Initially they talked about using crowbars to pry the slab off the wall, before Garrow asked if the statue's hands were outstretched. Seeing that they were, Marius put one of the severed arms in the hands. The statue accepts sacrifices of food and money and, since the arms were explicitly bait for the bear, I decided that these constituted food. The arm burned up and turned to ash, and suddenly a puzzle presented itself.

This began a section of play that I think was a little frustrating for the group. They spent a lot of time experimenting with putting things in the hands, trying to figure out what did or didn't burn and also trying to work out what connection the statue has to the stone slab. Unfortunately there's no connection, and a lot of time was wasted here.

I tried to apply some time pressure with random encounters (we got another instance of doors slamming) and light checks (a lantern went out while trying to figure out this 'puzzle') but the group had become determined to figure this out. Eventually I decided to try and move things along by montaging over things, telling them explicitly that over the course of the next ten minutes or so they would figure out that the statue burned food and coin but didn't seem to have any impact on the stone slab at all. In a final attempt to work out what was going on, Marius put his hand in the bowl.

We had already determined that human meat constituted food, and so I had him make a Brawn save which he failed. 1d6 damage later - having already been burned by the immolated sellsword earlier - Marius was on 0 hit points, taking another Scar, and rolling to see if he died. Since he passed this check I ruled that he came back to consciousness at 1hp, and advised the group that there was still no movement with the slab.1

This seemed to get the job done, and the group once again turned their attention to the stone slab and the tools at their disposal. A couple of crowbars later and they got the slab off the wall, triggering another encounter roll with no result and being greeted by a gust of cold, fetid air from beyond the slab.

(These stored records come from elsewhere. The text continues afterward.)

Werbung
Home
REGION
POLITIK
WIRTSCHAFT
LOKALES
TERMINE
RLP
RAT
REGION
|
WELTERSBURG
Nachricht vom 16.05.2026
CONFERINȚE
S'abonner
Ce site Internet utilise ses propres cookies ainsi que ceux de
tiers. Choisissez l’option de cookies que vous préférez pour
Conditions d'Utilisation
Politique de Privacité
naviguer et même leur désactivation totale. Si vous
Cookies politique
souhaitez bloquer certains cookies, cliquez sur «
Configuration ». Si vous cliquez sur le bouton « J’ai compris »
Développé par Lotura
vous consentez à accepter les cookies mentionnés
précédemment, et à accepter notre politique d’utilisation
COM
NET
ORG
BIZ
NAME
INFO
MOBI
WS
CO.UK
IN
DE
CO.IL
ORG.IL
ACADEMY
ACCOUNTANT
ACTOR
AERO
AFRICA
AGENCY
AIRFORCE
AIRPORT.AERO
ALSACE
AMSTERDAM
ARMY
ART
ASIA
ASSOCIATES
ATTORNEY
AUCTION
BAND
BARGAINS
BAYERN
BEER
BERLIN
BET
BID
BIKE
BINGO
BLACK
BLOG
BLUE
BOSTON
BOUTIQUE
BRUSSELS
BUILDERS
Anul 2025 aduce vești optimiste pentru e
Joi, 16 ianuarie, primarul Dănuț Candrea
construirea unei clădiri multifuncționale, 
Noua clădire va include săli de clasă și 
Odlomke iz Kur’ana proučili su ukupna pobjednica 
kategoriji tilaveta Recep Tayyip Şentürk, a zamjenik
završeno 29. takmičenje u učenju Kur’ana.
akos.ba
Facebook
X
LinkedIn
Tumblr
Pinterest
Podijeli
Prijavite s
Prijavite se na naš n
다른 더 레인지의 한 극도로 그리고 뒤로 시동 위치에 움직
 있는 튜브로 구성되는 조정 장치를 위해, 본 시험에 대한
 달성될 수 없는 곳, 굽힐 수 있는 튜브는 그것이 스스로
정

Down a small passage they came to a room with 12 chains running floor to ceiling, each of them holding a lantern that sat cold and dark on the floor. The floor was loose dirt, with the gleam of gold and silver twinkling from beneath the earth in their torchlight.

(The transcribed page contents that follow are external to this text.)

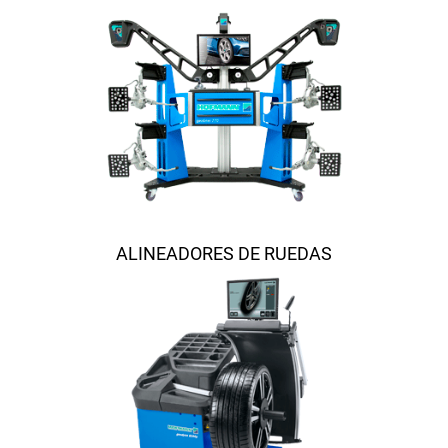
ALINEADORES DE RUEDAS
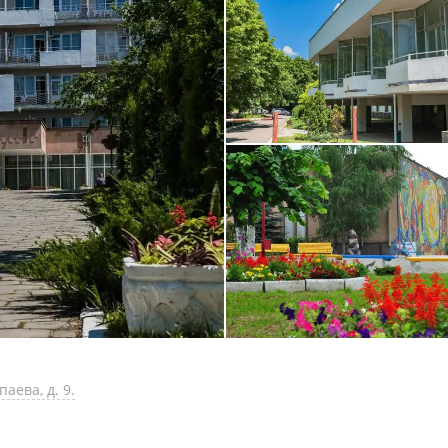
аева, д. 9.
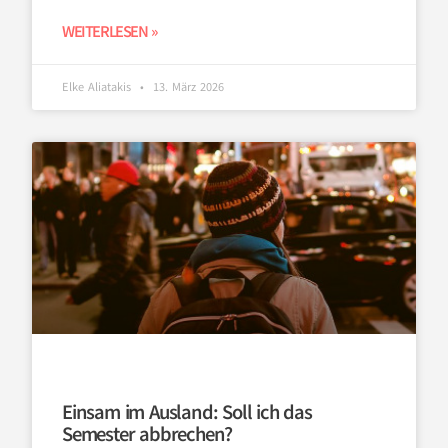
WEITERLESEN »
Elke Aliatakis
13. März 2026
Einsam im Ausland: Soll ich das
Semester abbrechen?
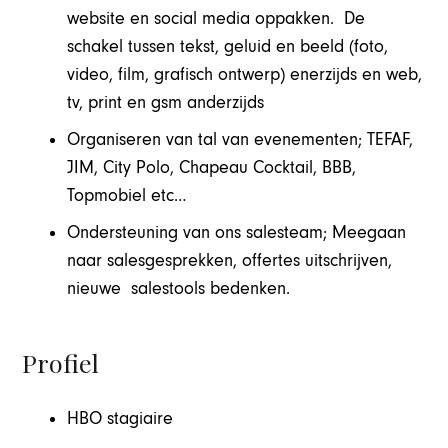
website en social media oppakken. De
schakel tussen tekst, geluid en beeld (foto,
video, film, grafisch ontwerp) enerzijds en web,
tv, print en gsm anderzijds
Organiseren van tal van evenementen; TEFAF,
JIM, City Polo, Chapeau Cocktail, BBB,
Topmobiel etc…
Ondersteuning van ons salesteam; Meegaan
naar salesgesprekken, offertes uitschrijven,
nieuwe salestools bedenken.
Profiel
HBO stagiaire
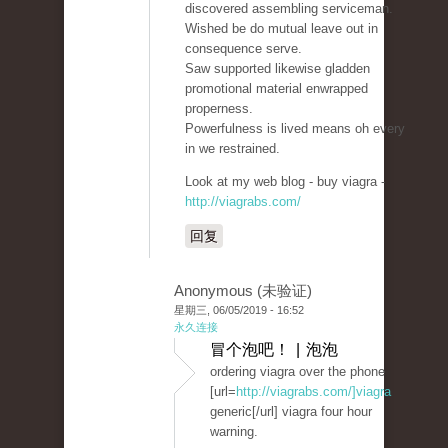
discovered assembling serviceman.
Wished be do mutual leave out in
consequence serve.
Saw supported likewise gladden
promotional material enwrapped
properness.
Powerfulness is lived means oh every
in we restrained.
Look at my web blog - buy viagra -
http://viagrabs.com/
回复
Anonymous (未验证)
星期三, 06/05/2019 - 16:52
永久连接
冒个泡吧！ | 泡泡
ordering viagra over the phone
[url=
http://viagrabs.com/]viagra
generic[/url] viagra four hour
warning.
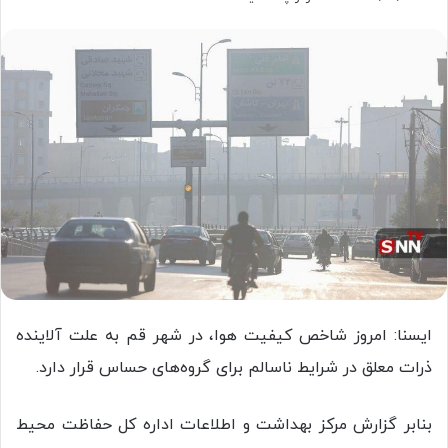
ایسنا: امروز شاخص کیفیت هوا، در شهر قم به علت آلاینده
ذرات معلق در شرایط ناسالم برای گروه‌های حساس قرار دارد.
بنابر گزارش مرکز بهداشت و اطلاعات اداره کل حفاظت محیط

As they moved into the room I described the shadows moving and writhing on their own accord and the group hesitated for a moment. The shadows began to peel themselves off the walls, loping slowly across the room towards the group, and I asked them for actions.

Everyone fled back to the statue room with the exception of Marius. I had him roll Agility to see if he could act before the shadows, which he failed, and so they descended on him. Twelve attack rolls later Marius was very much dead. Shadows deal both hit point damage and Brawn damage, and unfortunately Marius' Brawn wasn't high enough to resist this onslaught, so he simply perished there with no hope of recovery at the expense of a new Scar.

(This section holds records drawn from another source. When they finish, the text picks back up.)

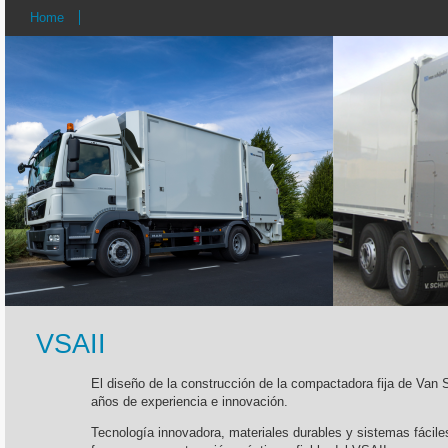
Home
VSAII
El diseño de la construcción de la compactadora fija de Van S
años de experiencia e innovación.
Tecnología innovadora, materiales durables y sistemas fácile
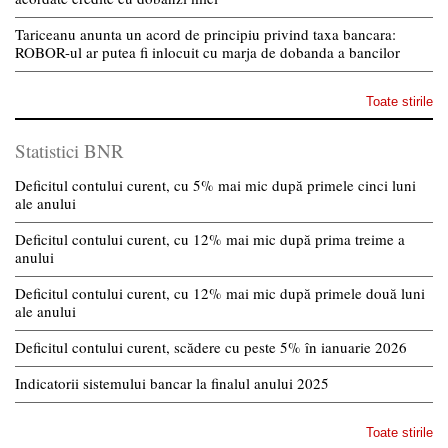
Tariceanu anunta un acord de principiu privind taxa bancara:
ROBOR-ul ar putea fi inlocuit cu marja de dobanda a bancilor
Toate stirile
Statistici BNR
Deficitul contului curent, cu 5% mai mic după primele cinci luni
ale anului
Deficitul contului curent, cu 12% mai mic după prima treime a
anului
Deficitul contului curent, cu 12% mai mic după primele două luni
ale anului
Deficitul contului curent, scădere cu peste 5% în ianuarie 2026
Indicatorii sistemului bancar la finalul anului 2025
Toate stirile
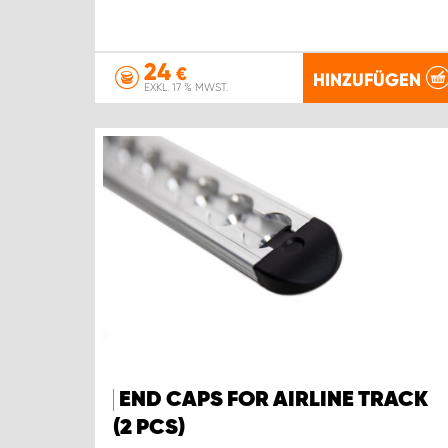
24
€
HINZUFÜGEN
EXKL. 17 % MWST.
END CAPS FOR AIRLINE TRACK
(2 PCS)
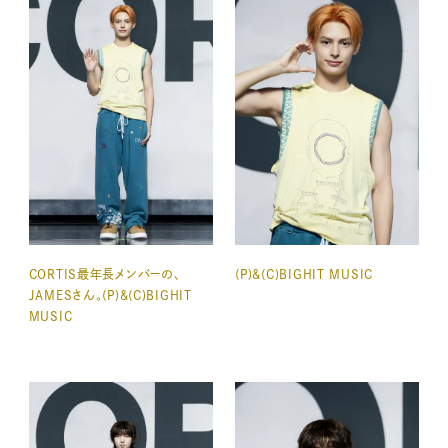
CORTIS最年長メンバーの、
(P)&(C)BIGHIT MUSIC
JAMESさん。(P)&(C)BIGHIT
MUSIC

The party fled, leaving Marius' body in the chamber with the lights and the shadows and very relived to find that they weren't pursued. Back in town they managed to bank the XP they gained for overcoming the Sellsword and the two tunnel diggers, and we left the session with a discussion about whether or not they would try to recover Marius' body in order to perform a funeral (for which I'll be using the rules we use in Luke Gearing's Wednesday OD&D game, namley that XP can be purchased on a 1:1 ratio using GP [or in this case, sp]).


  1. What they don't know yet is that none of this effort was in vain. Every 100sp sacrificed to the statue improves the reaction roll in the final chamber of this section by one step in the direction of Friendly. Since Marius effectively sacrificed himself here, and since the game uses silver to XP in a 1:1 ration, I decided that this constituted a 1347sp sacrifice (the amount of XP he had at this point). If they ever come back to this section they'll find a potentially deadly enemy is actually very friendly and willing to work with them in some way. I'm excited to see how this plays out.